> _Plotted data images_
________________________________________

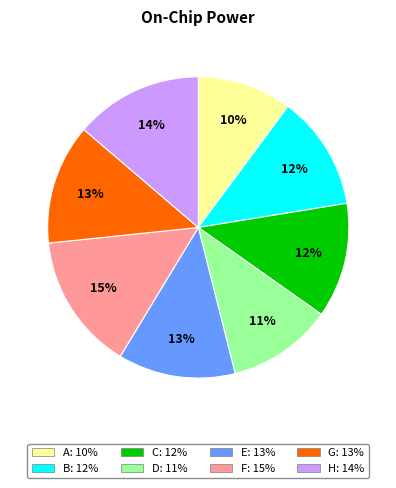

How many slices are in this pie chart?

8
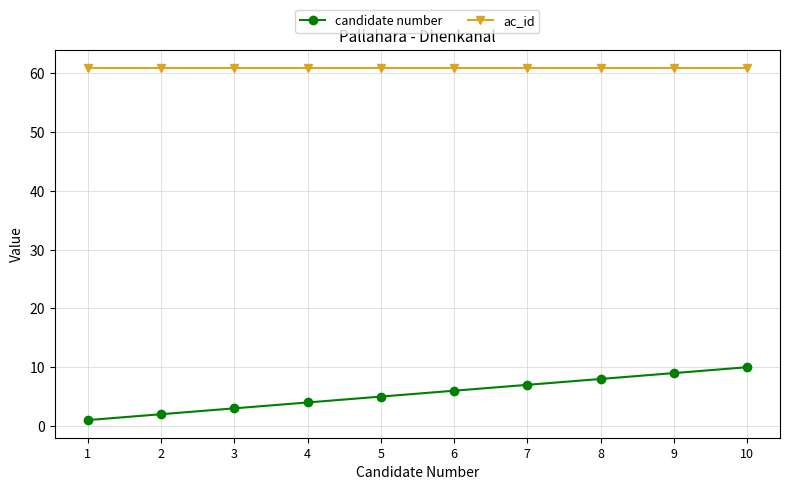

How many lines are shown in the chart?

2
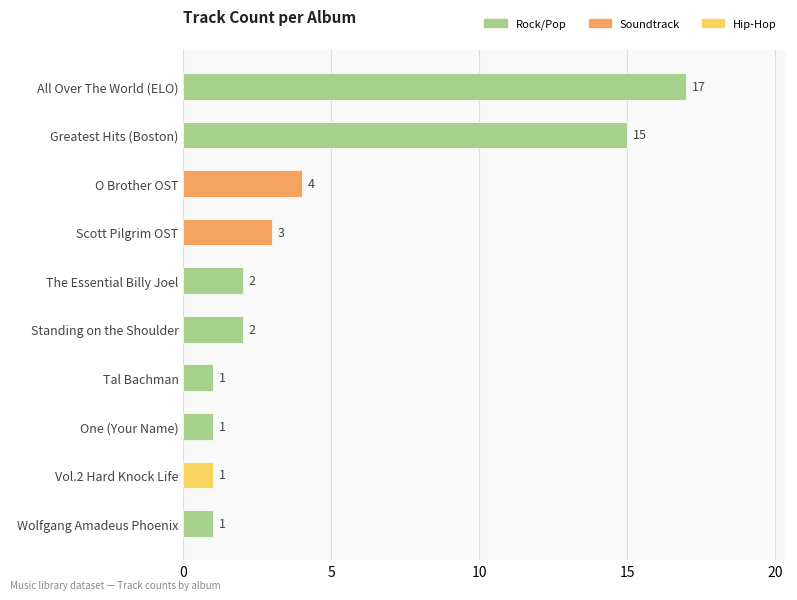

What is the sum of all values?

47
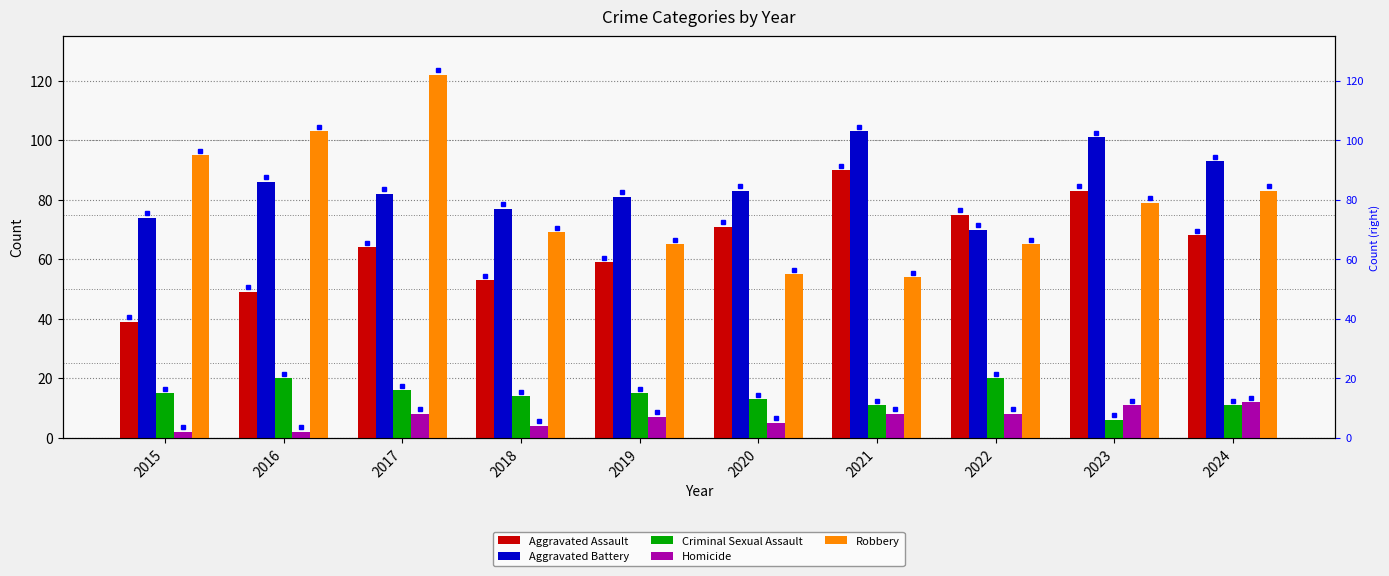

At which label does Criminal Sexual Assault first exceed 15?

2016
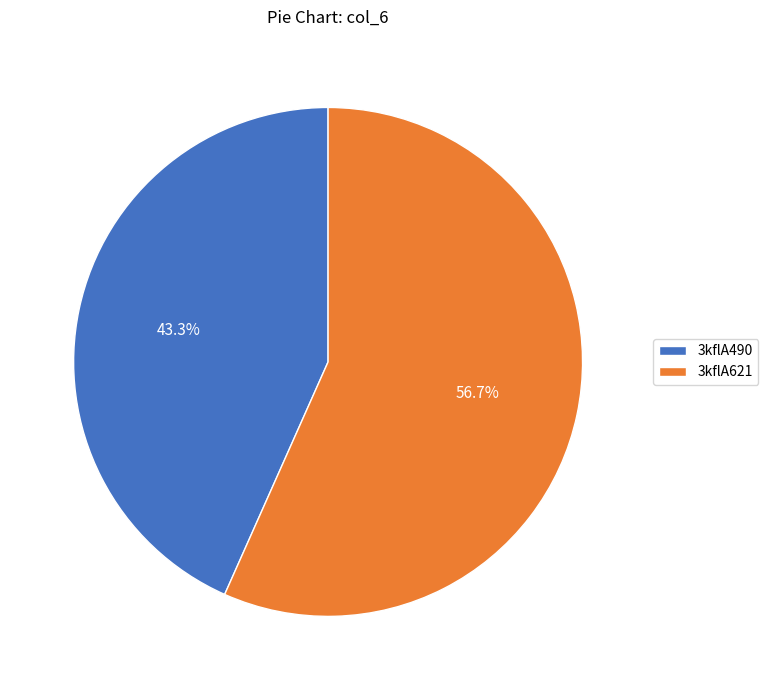

Is the sum of 3kflA490 and 3kflA621 greater than half?

Yes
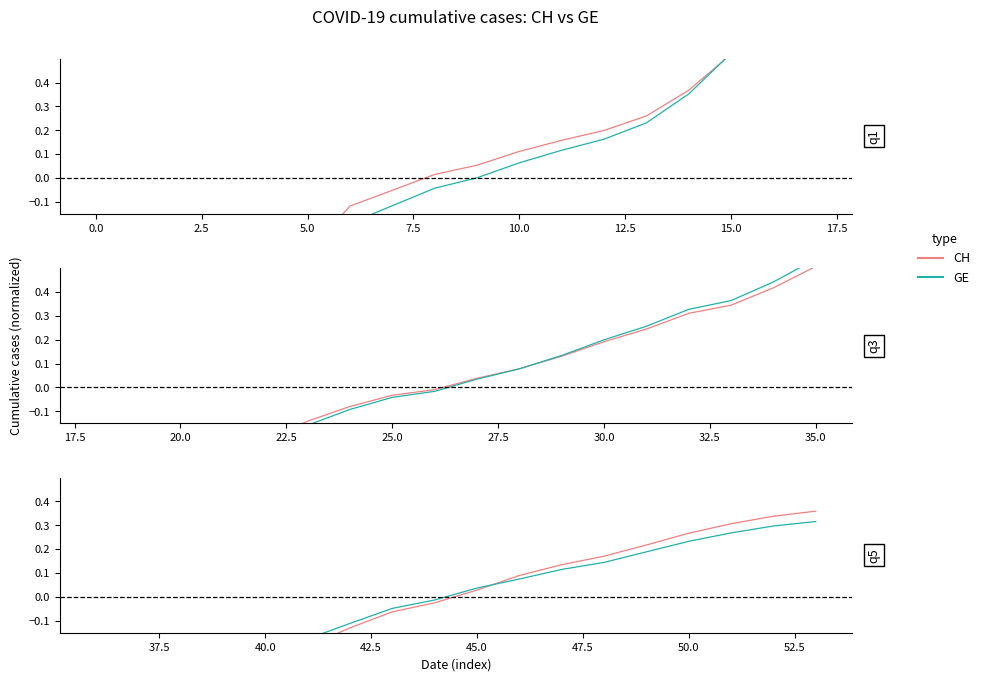

After their last crossing, which series has the higher values: GE or CH?

CH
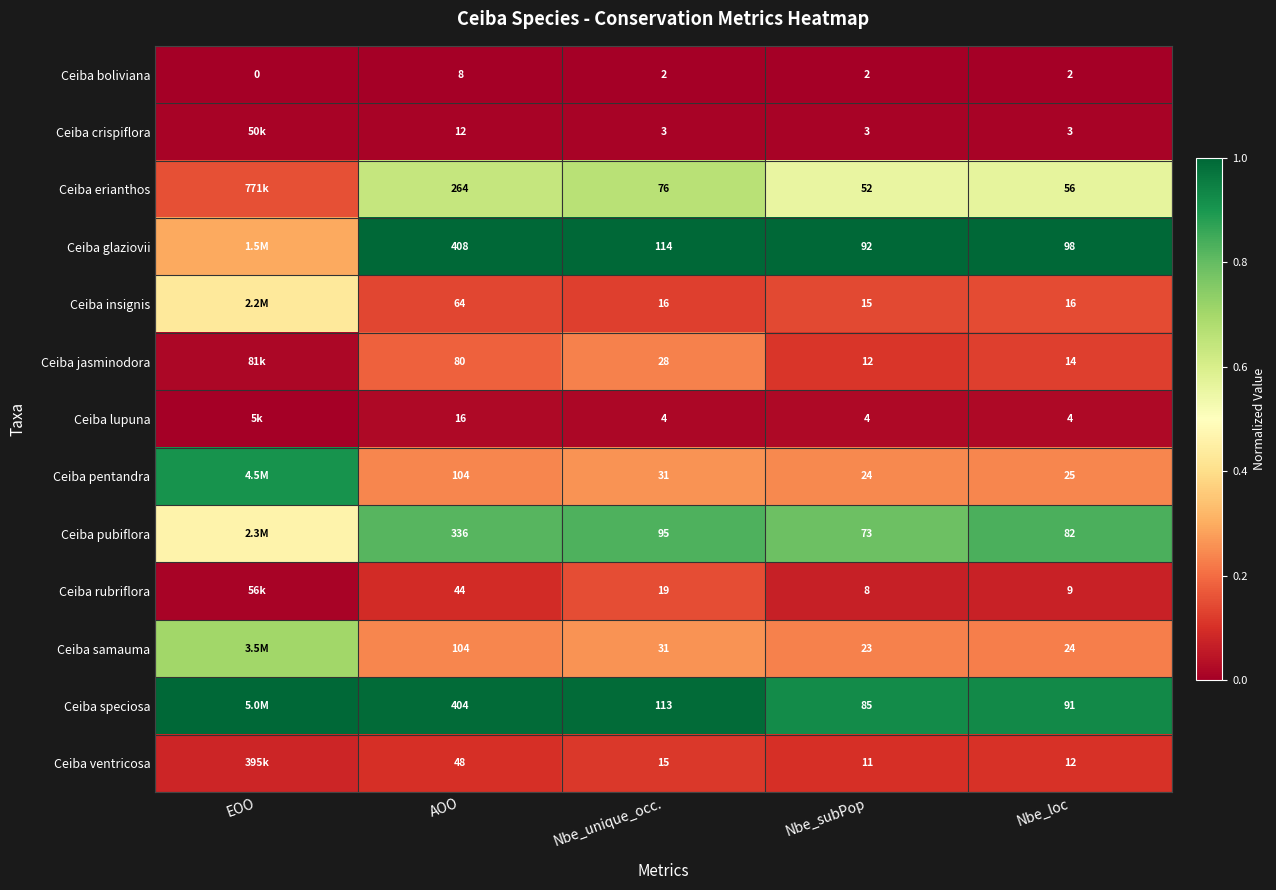

Is the value of Ceiba erianthos at Nbe_unique_occ. greater than the value of Ceiba pubiflora at AOO?

No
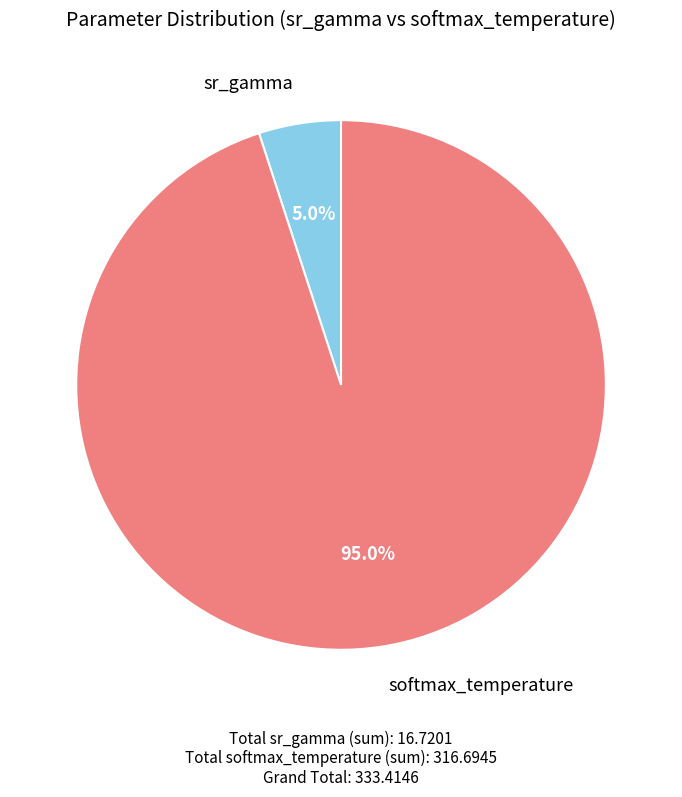

Does any single category account for the majority?

Yes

________________________________________

> _Task details_
Rewrite all of the records with each "chart" switched to "graph" and everything else left unchanged, omitting the pictures.

> _Solution below_
How many slices are in this pie graph?

8

How many lines are shown in the graph?

2

What is the sum of all values?

47

At which label does Criminal Sexual Assault first exceed 15?

2016

Is the sum of 3kflA490 and 3kflA621 greater than half?

Yes

After their last crossing, which series has the higher values: GE or CH?

CH

Is the value of Ceiba erianthos at Nbe_unique_occ. greater than the value of Ceiba pubiflora at AOO?

No

Does any single category account for the majority?

Yes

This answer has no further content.